» HOW TO COMPLETE THIS TASK:
Please rewrite the rows below with every "Zonificación" swapped for "Zonificación Territorial" and nothing else changed. Leave out the pictures.
◇ ◇ ◇ ◇ ◇ ◇ ◇
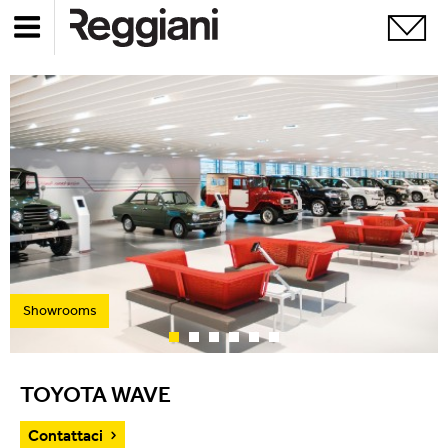
Showrooms
TOYOTA WAVE
Contattaci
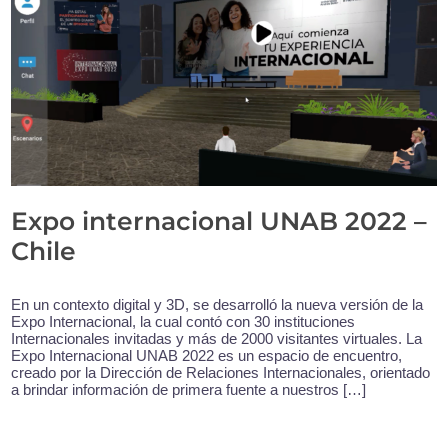
Expo internacional UNAB 2022 –
Chile
En un contexto digital y 3D, se desarrolló la nueva versión de la
Expo Internacional, la cual contó con 30 instituciones
Internacionales invitadas y más de 2000 visitantes virtuales. La
Expo Internacional UNAB 2022 es un espacio de encuentro,
creado por la Dirección de Relaciones Internacionales, orientado
a brindar información de primera fuente a nuestros […]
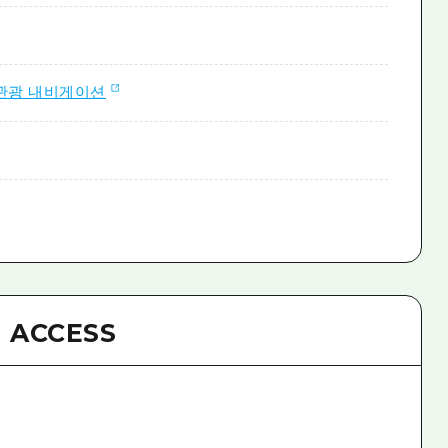
관광 내비게이션
ACCESS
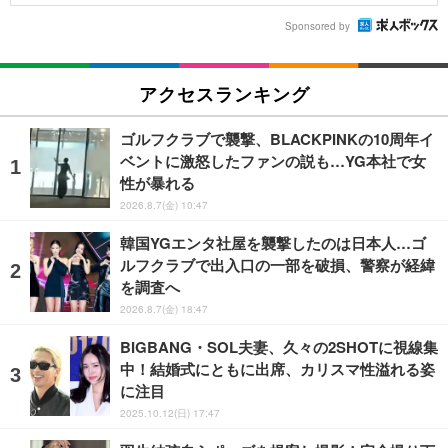
Sponsored by
アクセスランキング
ゴルフクラブで襲撃、BLACKPINKの10周年イ
ベントに激怒したファンの説も…YG本社で女
性が暴れる
2026.8.7(金) 10:47
韓国YGエンタ社屋を襲撃したのは日本人…ゴ
ルフクラブで出入口の一部を破損、警察が経緯
を調査へ
2026.8.7(金) 18:47
BIGBANG・SOL夫妻、久々の2SHOTに視線集
中！結婚式にともに出席、カリスマ性溢れる姿
に注目
2025.10.12(日) 17:47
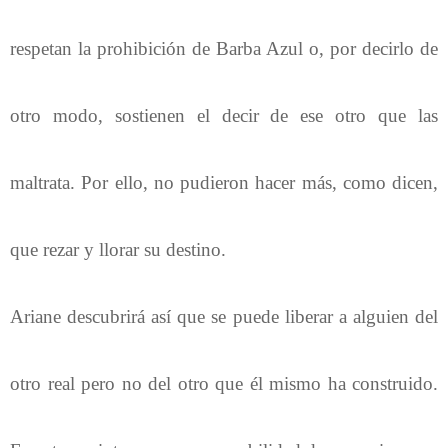
respetan la prohibición de Barba Azul o, por decirlo de
otro modo, sostienen el decir de ese otro que las
maltrata. Por ello, no pudieron hacer más, como dicen,
que rezar y llorar su destino.
Ariane descubrirá así que se puede liberar a alguien del
otro real pero no del otro que él mismo ha construido.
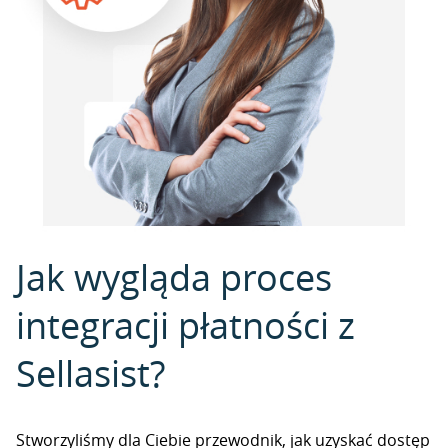
Jak wygląda proces
integracji płatności z
Sellasist?
Stworzyliśmy dla Ciebie przewodnik, jak uzyskać dostęp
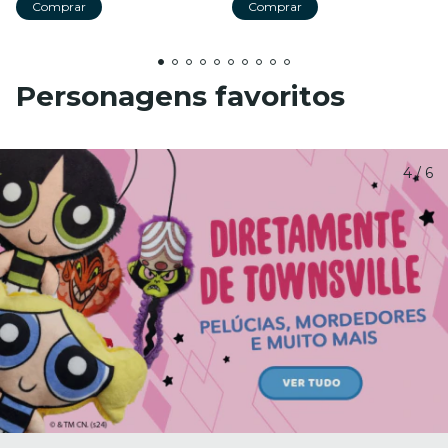
Comprar
Personagens favoritos
4
/
6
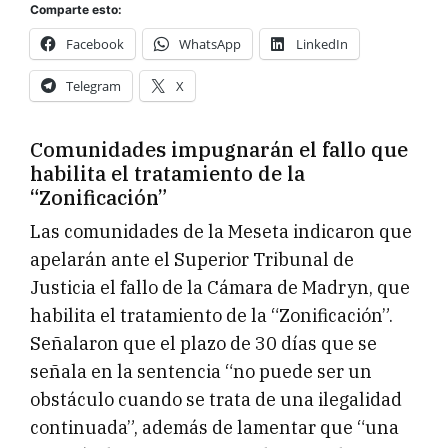
Comparte esto:
Facebook
WhatsApp
LinkedIn
Telegram
X
Comunidades impugnarán el fallo que
habilita el tratamiento de la
“Zonificación”
Las comunidades de la Meseta indicaron que
apelarán ante el Superior Tribunal de
Justicia el fallo de la Cámara de Madryn, que
habilita el tratamiento de la “Zonificación”.
Señalaron que el plazo de 30 días que se
señala en la sentencia “no puede ser un
obstáculo cuando se trata de una ilegalidad
continuada”, además de lamentar que “una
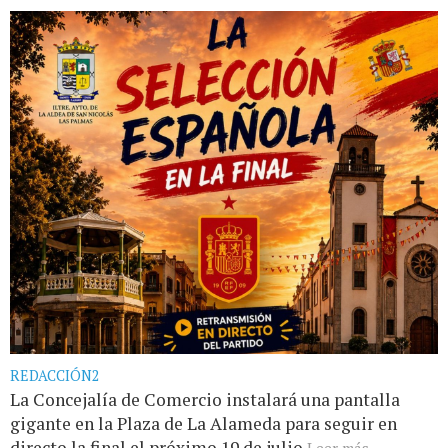
REDACCIÓN2
La Concejalía de Comercio instalará una pantalla
gigante en la Plaza de La Alameda para seguir en
directo la final el próximo 19 de julio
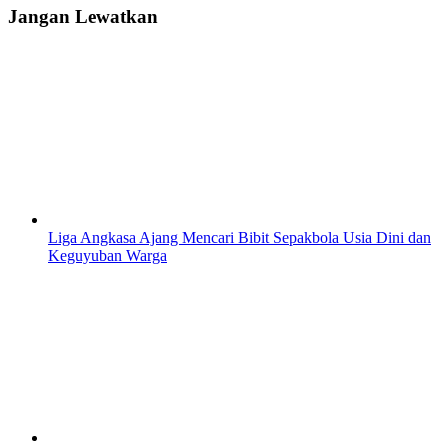
Jangan Lewatkan
Liga Angkasa Ajang Mencari Bibit Sepakbola Usia Dini dan
Keguyuban Warga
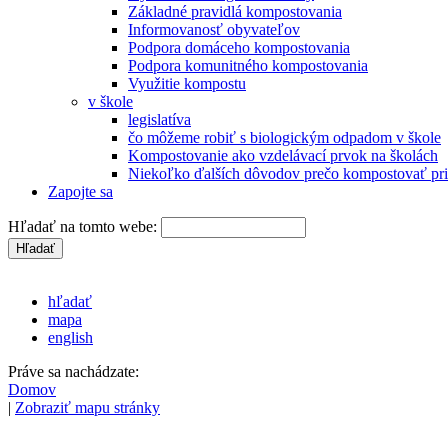
Základné pravidlá kompostovania
Informovanosť obyvateľov
Podpora domáceho kompostovania
Podpora komunitného kompostovania
Využitie kompostu
v škole
legislatíva
čo môžeme robiť s biologickým odpadom v škole
Kompostovanie ako vzdelávací prvok na školách
Niekoľko ďalších dôvodov prečo kompostovať pri
Zapojte sa
Hľadať na tomto webe:
hľadať
mapa
english
Práve sa nachádzate:
Domov
|
Zobraziť mapu stránky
◇ ◇ ◇ ◇ ◇ ◇ ◇
» ANSWER:
Showrooms
TOYOTA WAVE
Contattaci
Expo internacional UNAB 2022 –
Chile
En un contexto digital y 3D, se desarrolló la nueva versión de la
Expo Internacional, la cual contó con 30 instituciones
Internacionales invitadas y más de 2000 visitantes virtuales. La
Expo Internacional UNAB 2022 es un espacio de encuentro,
creado por la Dirección de Relaciones Internacionales, orientado
a brindar información de primera fuente a nuestros […]
관광 내비게이션
ACCESS
Sponsored by
アクセスランキング
ゴルフクラブで襲撃、BLACKPINKの10周年イ
ベントに激怒したファンの説も…YG本社で女
性が暴れる
2026.8.7(金) 10:47
韓国YGエンタ社屋を襲撃したのは日本人…ゴ
ルフクラブで出入口の一部を破損、警察が経緯
を調査へ
2026.8.7(金) 18:47
BIGBANG・SOL夫妻、久々の2SHOTに視線集
中！結婚式にともに出席、カリスマ性溢れる姿
に注目
2025.10.12(日) 17:47
respetan la prohibición de Barba Azul o, por decirlo de
otro modo, sostienen el decir de ese otro que las
maltrata. Por ello, no pudieron hacer más, como dicen,
que rezar y llorar su destino.
Ariane descubrirá así que se puede liberar a alguien del
otro real pero no del otro que él mismo ha construido.
Jak wygląda proces
integracji płatności z
Sellasist?
Stworzyliśmy dla Ciebie przewodnik, jak uzyskać dostęp
Comprar
Personagens favoritos
4
/
6
Comparte esto:
Facebook
WhatsApp
LinkedIn
Telegram
X
Comunidades impugnarán el fallo que
habilita el tratamiento de la
“Zonificación Territorial”
Las comunidades de la Meseta indicaron que
apelarán ante el Superior Tribunal de
Justicia el fallo de la Cámara de Madryn, que
habilita el tratamiento de la “Zonificación Territorial”.
Señalaron que el plazo de 30 días que se
señala en la sentencia “no puede ser un
obstáculo cuando se trata de una ilegalidad
continuada”, además de lamentar que “una
REDACCIÓN2
La Concejalía de Comercio instalará una pantalla
gigante en la Plaza de La Alameda para seguir en
directo la final el próximo 19 de julio
Jangan Lewatkan
Liga Angkasa Ajang Mencari Bibit Sepakbola Usia Dini dan
Keguyuban Warga
Základné pravidlá kompostovania
Informovanosť obyvateľov
Podpora domáceho kompostovania
Podpora komunitného kompostovania
Využitie kompostu
v škole
legislatíva
čo môžeme robiť s biologickým odpadom v škole
Kompostovanie ako vzdelávací prvok na školách
Niekoľko ďalších dôvodov prečo kompostovať pri
Zapojte sa
Hľadať na tomto webe:
hľadať
mapa
english
Práve sa nachádzate:
Domov
|
Zobraziť mapu stránky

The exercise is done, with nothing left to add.